▸ **DATA PROVIDED**
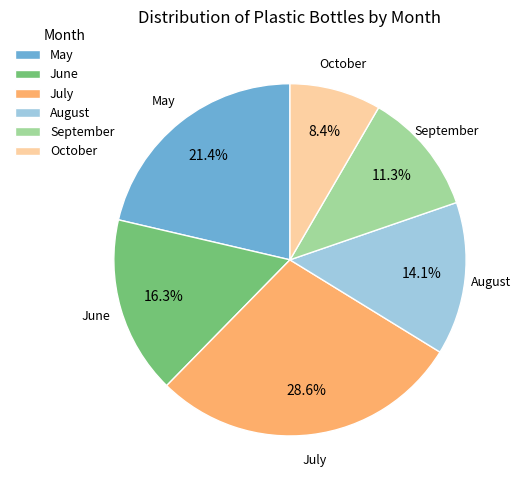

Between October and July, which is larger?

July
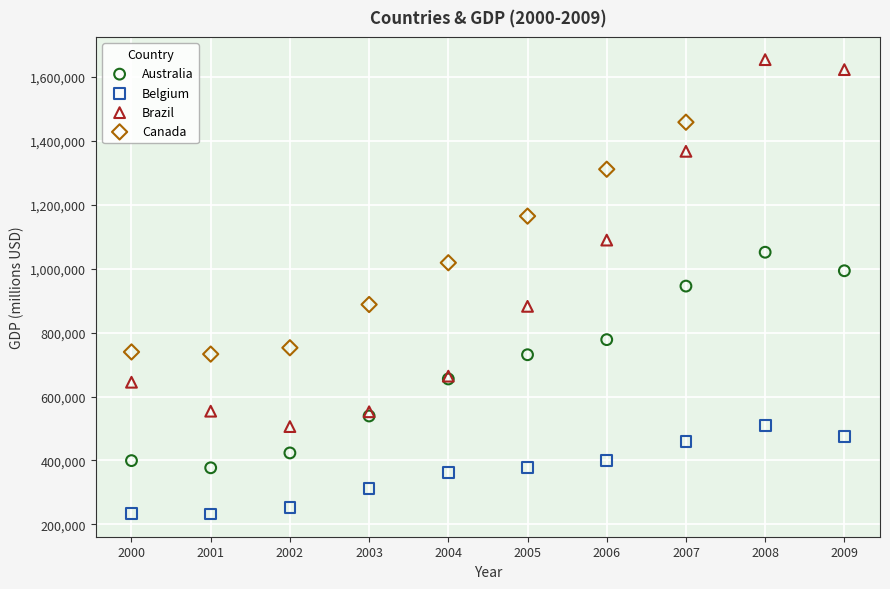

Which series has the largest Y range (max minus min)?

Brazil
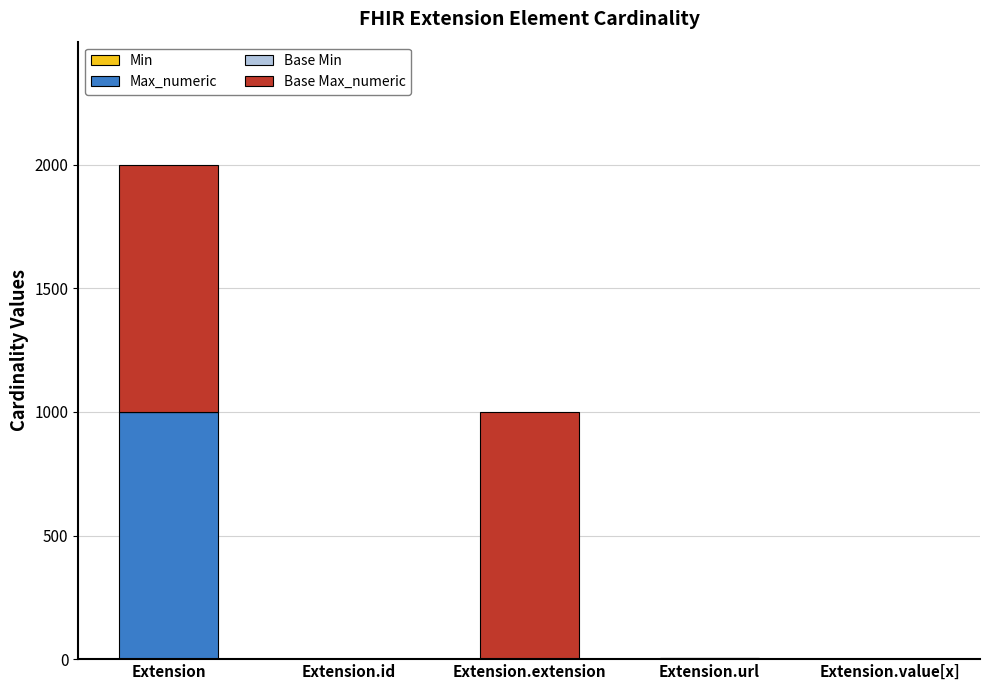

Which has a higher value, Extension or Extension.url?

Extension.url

▸ **TASK PROMPT**
Reproduce the rows verbatim, starting at the line that contains "Which has a" and ending with the final line of the rows, both included.

▸ **PROBLEM SOLUTION**
Which has a higher value, Extension or Extension.url?

Extension.url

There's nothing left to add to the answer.